I’m not telling you this to brag in a “my dad is cooler than your dad” kind of way. In fact, he had about one of the most humble beginnings of anyone I know. Born and raised in the bush of Africa, in the eastern highlands of Rhodesia (today, Zimbabwe), no running water until the age of 6… sent off to boarding school, because you couldn’t get much of an education out in the bush… yeah, that kind of childhood.
Like me, my dad was a chubby kid. In his forties, he got obsessed with healthy foods. And having worked for Nestle for 20 years before going off to invent on his own, he believed there had to be a way to make comfort foods healthy without compromising on taste or texture. Recently, my dad’s quest to redefine the category of healthy foods has gone to the next level with his company GoFit Foods. So far, he and his co-founders have created the Holy Grail of veggie burgers. It’s 100% natural yet it actually has the same taste, texture, and pleasure of a real beef burger—instead of the cardboard crap you usually get. It’s so good, that some vegans actually freak out when they take a bite, thinking they’ve been duped into eating beef.

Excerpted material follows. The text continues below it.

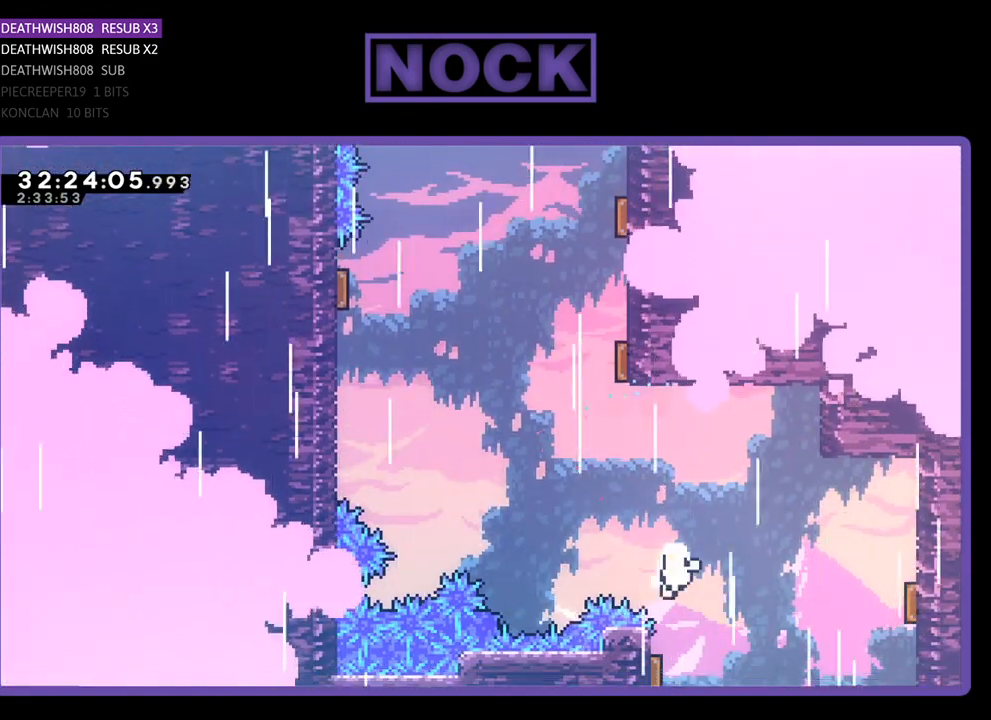
{"buttons": [], "left_stick": "center", "events": [[100, "DPAD_RIGHT", "up"], [133, "R2", "up"], [167, "CIRCLE", "up"]]}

This has been one of his many successes. Yet, for every success, my dad has had five times as many inventions that never received the welcome they deserved. The legend goes that Thomas Edison had to try 1,600 different materials before he came up with the right carbon filament to power a light bulb. My dad has the same dogged determination.
Like many visionaries, some of his inventions and breakthroughs were ahead of their time.

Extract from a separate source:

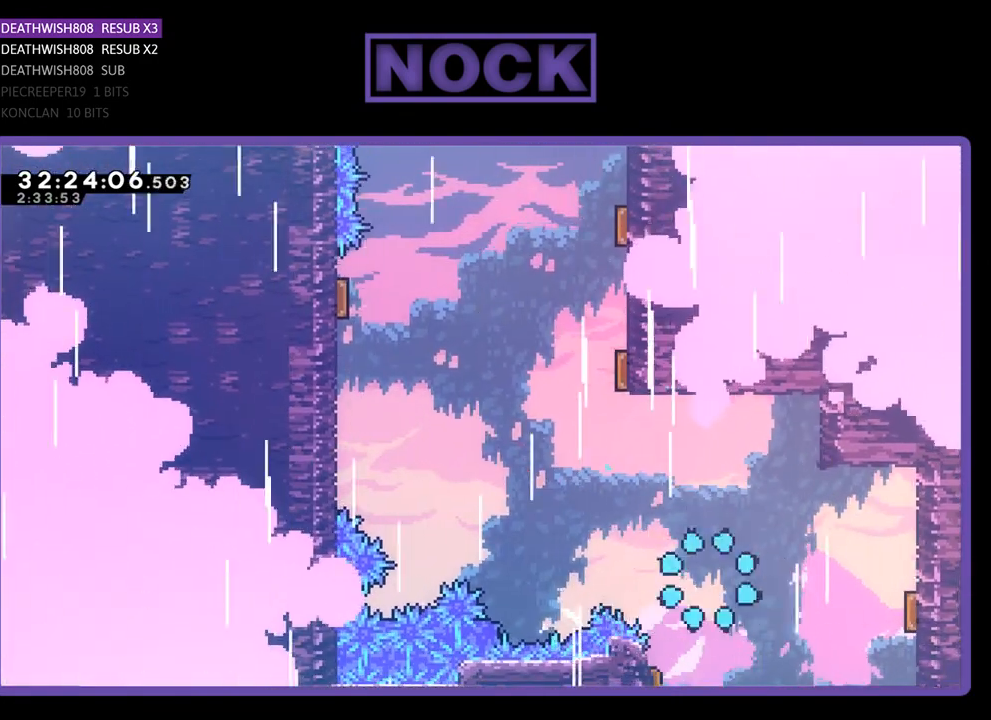
{"buttons": [], "left_stick": "center", "events": []}
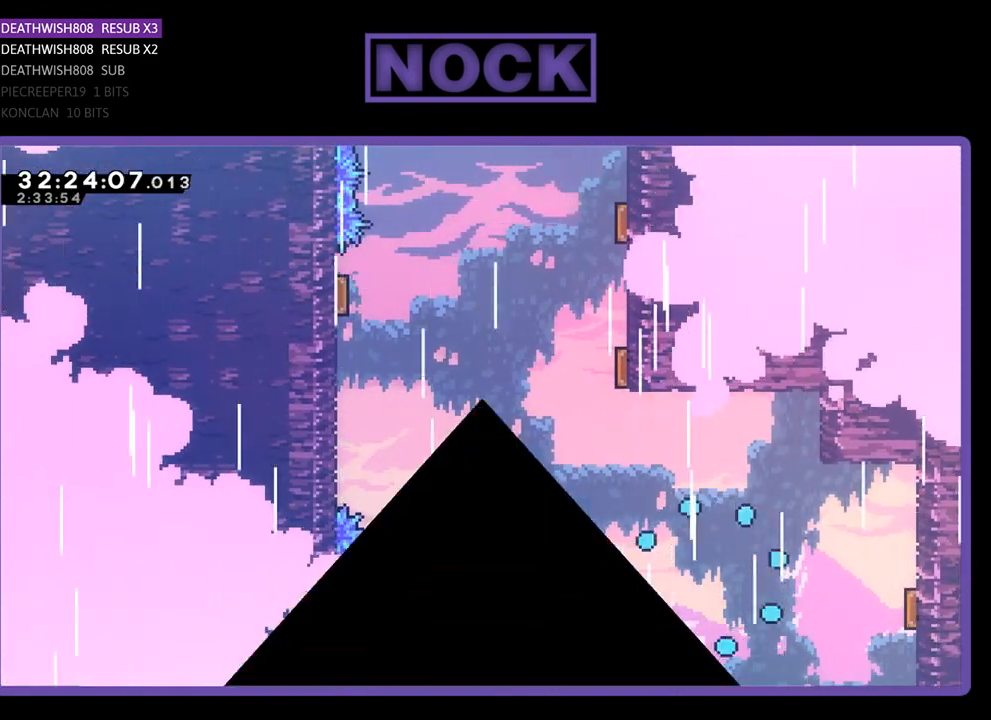
{"buttons": ["R2"], "left_stick": "center", "events": [[200, "R2", "down"]]}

His biggest struggle—still to this day—is getting people to see what he sees.
In my own origin story, it’s no mistake I learned that ideas live and grow only when others can see what you see. You can have all the world-changing ideas you want, and no one is going to give a crap unless they get it themselves, and they get you. This is the power of story, and taking something to scale. And it all starts with your origin.
How to Build Your Origin Story
The good news is that when it comes to telling your origin story, you have some choices.
It doesn’t have to be about how you founded the business, necessarily; it could also be about how you formulated your idea, product, or path. Your grandfather was an immigrant who sailed across the Atlantic, and now you’re in the travel industry. Or more metaphoric: Your mom and grandmother were seamstresses, and you’re now a psychotherapist, helping people weave together the different aspects of themselves.
The point is this: Find something that’s meaningful about your past, and describe how it legitimizes your future and led you to this present work and mission.
Take 10 minutes to answer the following questions and you’ll start cracking the code:
- What is it in you, your family or your history that led you to create, build or master your business, product, cause or mission? What are your roots—the lineage or path—you come from?
- What are your motivations for why you do what you do? Are your motivations genuine, and pure? How can you prove it? (Think empathy and vulnerability.)
- What are you willing to fight for? And why is this personal to you? (The secret is you are doing this so others don’t have to struggle with the same pain.)
- Who exactly are your doing this for? Why will they give a shit?
- What is it about your life experience that gave you the wisdom and perspective to know you can come up with something different or better?
Despite bringing a message of transformation, you must anchor your message in the past, with something familiar, that we can all identify with and relate to.
Your origins are the foundation for any innovation story. Your roots. Your strength. Your core credibility. Make sure you’re choosing fertile soil for your story to grow and ripen.
What’s your origin story? How do you tell it?